October 05, 2016 - 2:35 PM
OTTAWA - Despite having originally denied their existence, the federal Indigenous Affairs Department said Wednesday it will give the parliamentary budget office a collection of documents relevant to First Nations education.
The office requested the material in a letter on Sept. 29 after learning from the federal auditor general it was both available and useful for an ongoing analysis.
The PBO is currently reviewing federal spending allotted for First Nations education.
"Prior to that letter ... it was mentioned that the department had searched for that information but was ... not able to find the information requested," said Jean-Denis Frechette, the parliamentary budget officer.
"It was surprising to me, because we had talked to the auditor general and the auditor, a couple of years ago, asked for the same information and at that time the information was on the record."
The issue resulted from a miscommunication, a spokesperson for Indigenous Affairs Minister Carolyn Bennett said Wednesday.
"There was a miscommunication between PBO and our department on what information they are looking for," Carolyn Campbell said.
Department officials have since clarified this problem, she added, noting they are in the process of turning over all relevant information.

* * *

From the news report on First Nations education documents, output everything from "October 05, 2016" down to "an ongoing analysis.". The items that come next have no connection to the news report above.

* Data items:
* * *

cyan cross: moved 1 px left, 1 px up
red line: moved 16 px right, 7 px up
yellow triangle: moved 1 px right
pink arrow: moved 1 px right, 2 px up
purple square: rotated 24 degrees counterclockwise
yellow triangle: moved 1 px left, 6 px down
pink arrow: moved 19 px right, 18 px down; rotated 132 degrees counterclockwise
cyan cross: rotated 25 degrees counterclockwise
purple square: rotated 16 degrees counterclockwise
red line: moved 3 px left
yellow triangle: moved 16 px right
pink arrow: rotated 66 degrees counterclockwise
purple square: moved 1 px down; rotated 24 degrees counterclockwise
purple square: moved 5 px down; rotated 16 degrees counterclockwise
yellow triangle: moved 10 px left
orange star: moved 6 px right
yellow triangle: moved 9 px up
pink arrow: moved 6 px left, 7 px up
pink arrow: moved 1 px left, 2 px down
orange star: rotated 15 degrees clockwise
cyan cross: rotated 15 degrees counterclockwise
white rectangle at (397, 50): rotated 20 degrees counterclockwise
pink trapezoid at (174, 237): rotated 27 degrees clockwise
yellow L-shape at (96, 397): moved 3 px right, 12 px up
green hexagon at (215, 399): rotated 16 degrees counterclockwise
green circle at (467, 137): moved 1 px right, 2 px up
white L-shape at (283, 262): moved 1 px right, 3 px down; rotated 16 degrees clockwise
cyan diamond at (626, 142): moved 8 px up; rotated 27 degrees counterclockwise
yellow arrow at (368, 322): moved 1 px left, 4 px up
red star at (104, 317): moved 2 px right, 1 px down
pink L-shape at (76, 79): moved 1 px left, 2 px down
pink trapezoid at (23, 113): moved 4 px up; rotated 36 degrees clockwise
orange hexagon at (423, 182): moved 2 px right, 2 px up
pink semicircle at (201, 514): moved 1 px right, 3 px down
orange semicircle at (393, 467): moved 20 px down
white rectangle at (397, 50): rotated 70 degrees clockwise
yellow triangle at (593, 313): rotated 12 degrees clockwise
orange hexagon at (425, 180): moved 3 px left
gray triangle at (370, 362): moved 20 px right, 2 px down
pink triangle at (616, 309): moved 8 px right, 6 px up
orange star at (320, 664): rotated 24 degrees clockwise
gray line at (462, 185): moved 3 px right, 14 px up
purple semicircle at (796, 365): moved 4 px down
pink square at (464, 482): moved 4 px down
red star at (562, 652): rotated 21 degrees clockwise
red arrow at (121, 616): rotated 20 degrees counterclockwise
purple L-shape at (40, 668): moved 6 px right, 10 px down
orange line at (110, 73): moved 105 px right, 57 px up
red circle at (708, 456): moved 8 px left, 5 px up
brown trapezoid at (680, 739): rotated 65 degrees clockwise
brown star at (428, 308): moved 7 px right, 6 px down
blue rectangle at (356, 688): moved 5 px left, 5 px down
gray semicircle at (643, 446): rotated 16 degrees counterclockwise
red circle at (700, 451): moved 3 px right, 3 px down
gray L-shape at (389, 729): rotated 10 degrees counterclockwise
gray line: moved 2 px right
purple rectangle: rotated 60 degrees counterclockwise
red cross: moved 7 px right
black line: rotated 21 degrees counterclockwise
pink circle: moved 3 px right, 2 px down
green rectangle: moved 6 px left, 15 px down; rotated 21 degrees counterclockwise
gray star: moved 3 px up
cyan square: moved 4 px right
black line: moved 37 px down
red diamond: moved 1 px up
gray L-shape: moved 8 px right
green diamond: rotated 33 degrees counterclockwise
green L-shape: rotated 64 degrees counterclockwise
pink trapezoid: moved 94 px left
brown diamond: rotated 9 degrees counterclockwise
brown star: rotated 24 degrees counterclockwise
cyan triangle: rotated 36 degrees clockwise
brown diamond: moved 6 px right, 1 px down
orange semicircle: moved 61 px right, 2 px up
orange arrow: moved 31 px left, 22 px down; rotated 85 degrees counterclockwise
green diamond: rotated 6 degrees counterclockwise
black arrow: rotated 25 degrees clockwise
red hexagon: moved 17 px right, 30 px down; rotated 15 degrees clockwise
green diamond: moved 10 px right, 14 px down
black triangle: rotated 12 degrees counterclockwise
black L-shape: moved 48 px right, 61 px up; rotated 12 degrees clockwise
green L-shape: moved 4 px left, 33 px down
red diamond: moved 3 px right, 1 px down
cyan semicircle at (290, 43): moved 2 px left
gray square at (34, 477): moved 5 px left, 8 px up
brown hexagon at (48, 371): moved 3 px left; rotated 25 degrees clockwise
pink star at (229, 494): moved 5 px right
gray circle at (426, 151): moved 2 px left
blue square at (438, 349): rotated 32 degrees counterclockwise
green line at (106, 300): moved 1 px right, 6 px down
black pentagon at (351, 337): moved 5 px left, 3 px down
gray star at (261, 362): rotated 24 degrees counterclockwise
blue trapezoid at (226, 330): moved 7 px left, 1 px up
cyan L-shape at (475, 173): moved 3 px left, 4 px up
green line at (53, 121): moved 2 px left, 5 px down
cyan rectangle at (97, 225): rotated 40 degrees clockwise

* * *

* REPLY TO THE TASK:
October 05, 2016 - 2:35 PM
OTTAWA - Despite having originally denied their existence, the federal Indigenous Affairs Department said Wednesday it will give the parliamentary budget office a collection of documents relevant to First Nations education.
The office requested the material in a letter on Sept. 29 after learning from the federal auditor general it was both available and useful for an ongoing analysis.